I have purchased and played counter-strike source before, on my pc... I then didnt have internet for awhile and hadnt played for a few months. Now I have my internet back, and went through hell getting my house networked, lol... I downloaded all the steam updates and stuff, but now Source wont open up....

I open up steam, then click on Source... it then opens up a box that says "preparing to launch counter-strike source" and it just sits there, after a few minutes that box goes away and nothing happens... 

I just dont understand! I have played on this computer, on this same network, in the same room, and it worked! Now it just wont open.... I have uninstalled and reinstalled about 50 times, and it just does the same thing every time.... I tried to contact steam but they never answer anything

thanks to whoever can help me


----------



## AdrianClarke (Oct 25, 2004)

This happened to me, it seems like its loading, but it doesnt.

Try This:

Close Steam (Exit the whole program/Kill Steam.exe process)

If it doesnt work try:

Logging Off

If it still does not work try:

Restarting your computer

Also post computer specs please.


----------



## AdwareMagnet (Jun 15, 2004)

This happened to me MANY of times before.. though I regret I can't remember what I did....

logging off your account should, work. That or try deleting the file ClientRegistry.blob in your source folder... It will say "Updating" when you open it but that won't take long. 

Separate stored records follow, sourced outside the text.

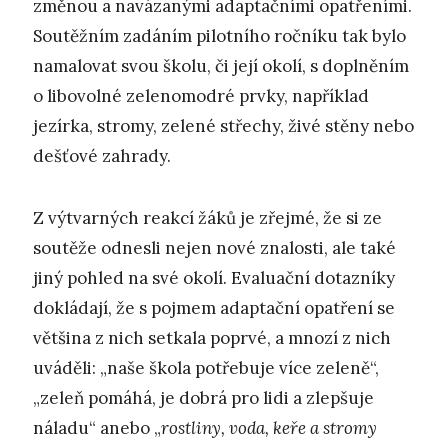
změnou a navázanými adaptačními opatřeními.
Soutěžním zadáním pilotního ročníku tak bylo
namalovat svou školu, či její okolí, s doplněním
o libovolné zelenomodré prvky, například
jezírka, stromy, zelené střechy, živé stěny nebo
dešťové zahrady.
Z výtvarných reakcí žáků je zřejmé, že si ze
soutěže odnesli nejen nové znalosti, ale také
jiný pohled na své okolí. Evaluační dotazníky
dokládají, že s pojmem adaptační opatření se
většina z nich setkala poprvé, a mnozí z nich
uváděli: „naše škola potřebuje více zeleně“,
„zeleň pomáhá, je dobrá pro lidi a zlepšuje
náladu“ anebo „
rostliny, voda, keře a stromy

I hope that helps in the littlest bit. Good luck.


----------



## hallyhally (Jun 1, 2007)

Hey, sorry to bring back a (dead?) post. but, my CSS does the same thing,

i ve been playing a while, then i had to reinstall windows, so i did and i reinstalled CSS now i get that error, 

i restarted steam, i restarted my comp, i deleted that blob file (go up 1 reply) 

Nothing, i thought "maybe i need to re activate?" because i saw a activate button on the bottom, but i dont know my code anymore, and it does not seem to be on the box anymore =\

then i read that the keys were saved to the Log in user, so that i shouldnt need to do that.

Maybe im wrong? any help?


----------



## hallyhally (Jun 1, 2007)

I reinstalled CSS and it still doesnt work =\


----------



## HappyAcid (Jun 26, 2007)

Just found this thread. Is anyon still having problems? What graphics card are you running with? Try update its drivers, i've a feeling it will work


----------



## Kazan_norway (Jan 25, 2008)

Had this problem myself but i fixed it. try typing "-fullscreen" wotq in the set launch options. don't know about css, but it worked with dod.


----------